Some strange developments have taken place over the last few days that are relevant to the so-called AIPAC trial, in which Steven Rosen and Keith Weissman, former lobbyists for the American Israel Public Affairs Committee, have been accused of passing unauthorized information concerning national security to an Israeli diplomat and a journalist. Based on what we can determine from recent occurrences, one can only hope that the judge will dismiss this case soon and save all the involved parties major embarrassment.
This week saw a showdown that was forced upon a senior official in the Justice Department's criminal division, Matthew Friedrich, by Sen. Arlen Specter, a Republican from Pennsylvania, and his judiciary committee colleagues.
It is very relevant to the AIPAC case, though the original issue that triggered it is known as the "Anderson affair," the FBI's posthumous probe of columnist Jack Anderson. If you haven't been following the Anderson affair, here's a synopsis: The U.S. government is seeking 50 years' worth of papers from the late investigative reporter. Why? Well, that's the story we're telling here.
On Tuesday, members of the Senate Judiciary Committee were slamming the administration over its use of executive power. Sen. Charles Grassley, a Republican from Iowa, said in his opening statement: "If there is information that would really harm national security in the Jack Anderson archives, then it deserves to be protected from public disclosure. If there is really evidence of a crime in those papers, then the FBI should have access to it. However, the FBI should be willing and able to demonstrate that it has a legitimate reason to access the documents. It needs something more than just an assertion that there may be classified materials in the files."
And that was just the beginning.
"Why in heaven's name were you sent up here?" asked ranking Democrat Patrick Leahy as Friedrich, the witness from the Justice Department, refused to answer most of the questions. "Are there any questions you guys are allowed to answer other than your title, time of day?" fumed Leahy. Friedrich said he couldn't discuss the Anderson matter as it might hamper the FBI efforts to convict Rosen and Weissman.
Now, how can that be? We don't really know. However, some wild stories are circulating around town.
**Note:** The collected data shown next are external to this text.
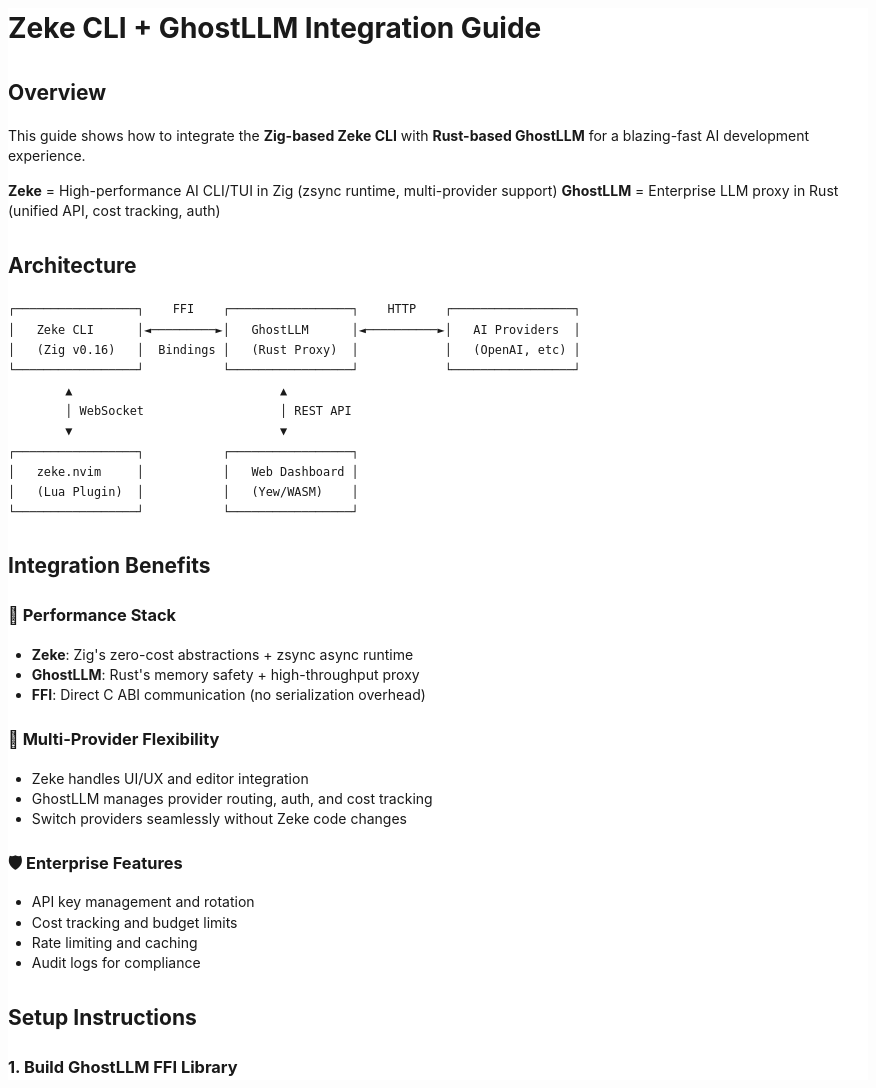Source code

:# Zeke CLI + GhostLLM Integration Guide

## Overview

This guide shows how to integrate the **Zig-based Zeke CLI** with **Rust-based GhostLLM** for a blazing-fast AI development experience.

**Zeke** = High-performance AI CLI/TUI in Zig (zsync runtime, multi-provider support)
**GhostLLM** = Enterprise LLM proxy in Rust (unified API, cost tracking, auth)

## Architecture

```
┌─────────────────┐    FFI    ┌─────────────────┐    HTTP    ┌─────────────────┐
│   Zeke CLI      │◄─────────►│   GhostLLM      │◄──────────►│   AI Providers  │
│   (Zig v0.16)   │  Bindings │   (Rust Proxy)  │            │   (OpenAI, etc) │
└─────────────────┘           └─────────────────┘            └─────────────────┘
        ▲                             ▲
        │ WebSocket                   │ REST API
        ▼                             ▼
┌─────────────────┐           ┌─────────────────┐
│   zeke.nvim     │           │   Web Dashboard │
│   (Lua Plugin)  │           │   (Yew/WASM)    │
└─────────────────┘           └─────────────────┘
```

## Integration Benefits

### 🚀 **Performance Stack**
- **Zeke**: Zig's zero-cost abstractions + zsync async runtime
- **GhostLLM**: Rust's memory safety + high-throughput proxy
- **FFI**: Direct C ABI communication (no serialization overhead)

### 🔄 **Multi-Provider Flexibility**
- Zeke handles UI/UX and editor integration
- GhostLLM manages provider routing, auth, and cost tracking
- Switch providers seamlessly without Zeke code changes

### 🛡️ **Enterprise Features**
- API key management and rotation
- Cost tracking and budget limits
- Rate limiting and caching
- Audit logs for compliance

## Setup Instructions

### 1. Build GhostLLM FFI Library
Mark Feldstein, a former reporter who's now writing a book about Anderson, is the one telling the most revealing story so far concerning this odd affair. He is the one testifying that two FBI agents showed up at his home in the beginning of March looking for 200 boxes of Anderson's papers, which the Anderson family gave him as he was working on the book. The two agents, according to Feldstein, said they wanted to look for evidence that Rosen and Weissman had passed classified documents to Anderson.
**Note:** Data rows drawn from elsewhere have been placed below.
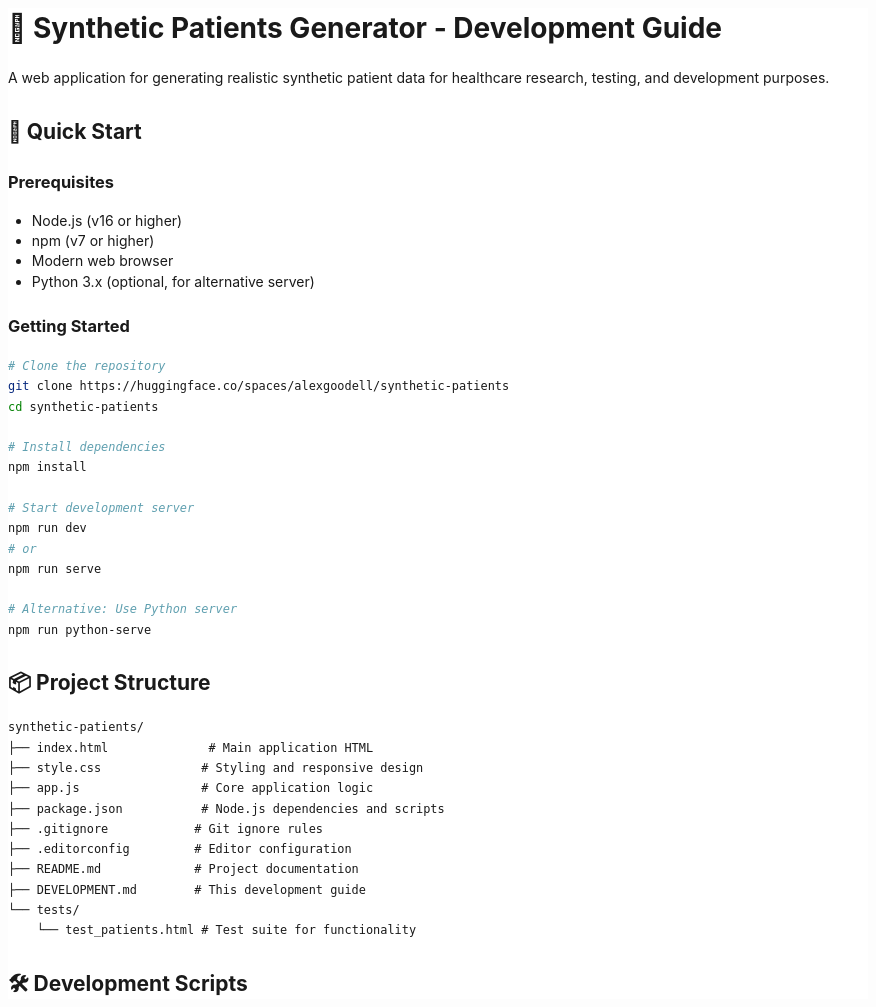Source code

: # 🏥 Synthetic Patients Generator - Development Guide

A web application for generating realistic synthetic patient data for healthcare research, testing, and development purposes.

## 🚀 Quick Start

### Prerequisites
- Node.js (v16 or higher)
- npm (v7 or higher)
- Modern web browser
- Python 3.x (optional, for alternative server)

### Getting Started
```bash
# Clone the repository
git clone https://huggingface.co/spaces/alexgoodell/synthetic-patients
cd synthetic-patients

# Install dependencies
npm install

# Start development server
npm run dev
# or
npm run serve

# Alternative: Use Python server
npm run python-serve
```

## 📦 Project Structure

```
synthetic-patients/
├── index.html              # Main application HTML
├── style.css              # Styling and responsive design
├── app.js                 # Core application logic
├── package.json           # Node.js dependencies and scripts
├── .gitignore            # Git ignore rules
├── .editorconfig         # Editor configuration
├── README.md             # Project documentation
├── DEVELOPMENT.md        # This development guide
└── tests/
    └── test_patients.html # Test suite for functionality
```

## 🛠️ Development Scripts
This seemed strange to Feldstein, since he knew that Anderson was diagnosed with Parkinson's disease in 1986 and had not really been doing much reporting between 1999 and 2004, the years in which the AIPAC case unfolded. His conclusion: "As bizarre as it sounded, I could only conclude that the Justice Department had decided that it wanted to prosecute people who might have whispered national security secrets decades ago to a reporter who is now dead."
But that's not all. Feldstein is saying that the agents also implied that they had an informant, a former assistant to Anderson. In his written testimony, Feldstein stated that this reliable informant was "imprisoned for sodomizing a boy under 13 and admitted having a history of mental illness and fabricating stories." Got it? Feldstein said he "cautioned them [the agents] about [the informant's] past and explicitly warned them that this prior history made him a source of questionable credibility" - but apparently to no avail.
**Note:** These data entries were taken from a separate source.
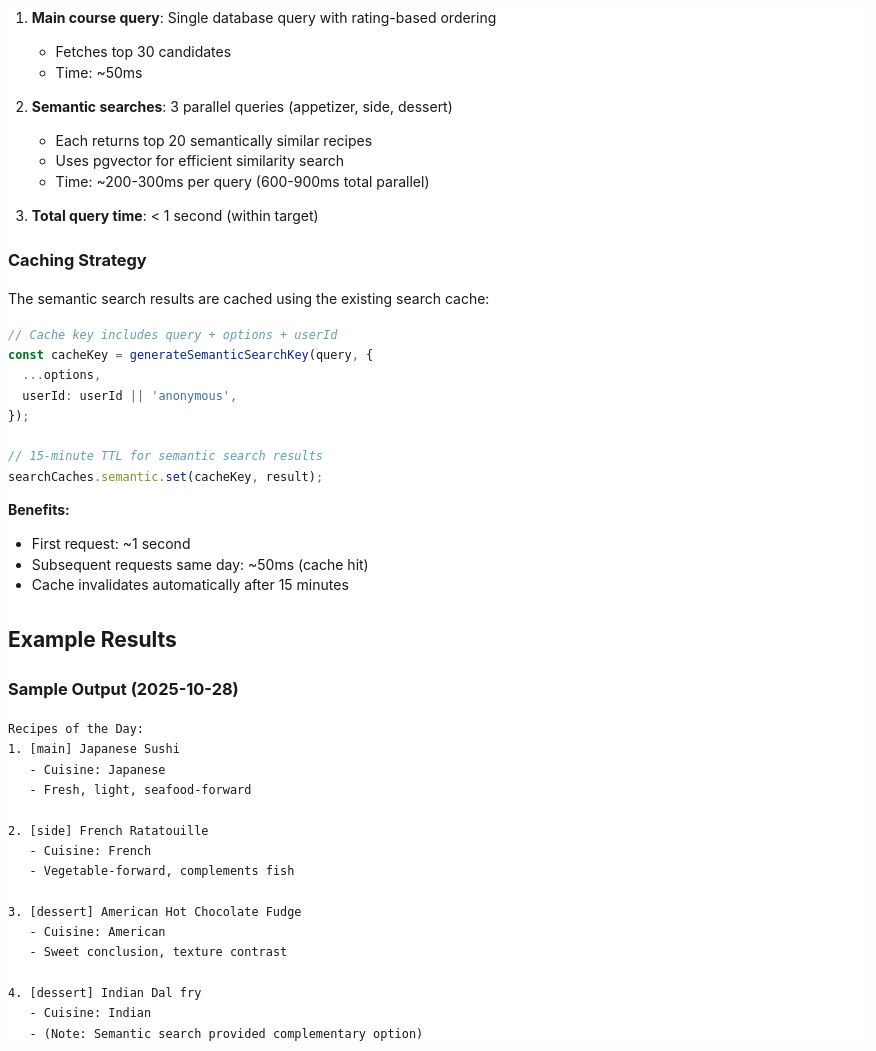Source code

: 1. **Main course query**: Single database query with rating-based ordering
   - Fetches top 30 candidates
   - Time: ~50ms

2. **Semantic searches**: 3 parallel queries (appetizer, side, dessert)
   - Each returns top 20 semantically similar recipes
   - Uses pgvector for efficient similarity search
   - Time: ~200-300ms per query (600-900ms total parallel)

3. **Total query time**: < 1 second (within target)

### Caching Strategy

The semantic search results are cached using the existing search cache:

```typescript
// Cache key includes query + options + userId
const cacheKey = generateSemanticSearchKey(query, {
  ...options,
  userId: userId || 'anonymous',
});

// 15-minute TTL for semantic search results
searchCaches.semantic.set(cacheKey, result);
```

**Benefits:**
- First request: ~1 second
- Subsequent requests same day: ~50ms (cache hit)
- Cache invalidates automatically after 15 minutes

## Example Results

### Sample Output (2025-10-28)

```
Recipes of the Day:
1. [main] Japanese Sushi
   - Cuisine: Japanese
   - Fresh, light, seafood-forward

2. [side] French Ratatouille
   - Cuisine: French
   - Vegetable-forward, complements fish
   
3. [dessert] American Hot Chocolate Fudge
   - Cuisine: American
   - Sweet conclusion, texture contrast

4. [dessert] Indian Dal fry
   - Cuisine: Indian
   - (Note: Semantic search provided complementary option)
```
Now, back to the AIPAC case and the lessons one can draw from this wild week of publications and testimonies:
1. If one was suspicious of earlier claims about the relevance of this case to the freedom of the press, I guess that's over now.
2. It is somewhat disturbing that the press got all excited about the case when this connection became clear, but not in the earlier stages when it was "just" lobbyists. Don't they deserve some protection even if there were no other implications?
3. It's almost tempting to hope that a trial will indeed take place, as it is clear now that many interesting, probably highly disturbing, stories will be exposed in the testimonies and the court interrogations.
4. However, how many more details do we need in order to conclude that this prosecution is flawed?
5. And if the FBI is still working to find new evidence, does it mean that what they have is not strong enough even for them?
6. When it comes to press freedom and misuse of executive power, it's easier for the Senate and other institutions to take a stand. You didn't hear any of them screaming when it was just about two pro-Israel lobbyists. Now they have started worrying, and this will result in more people taking Rosen and Weissman's side.
7. If you believe that judges are influenced by public opinion - and if you believed in the past that the judge in this case would find it very difficult to dismiss it altogether - will all of this make it easier for him to take the more gutsy decision?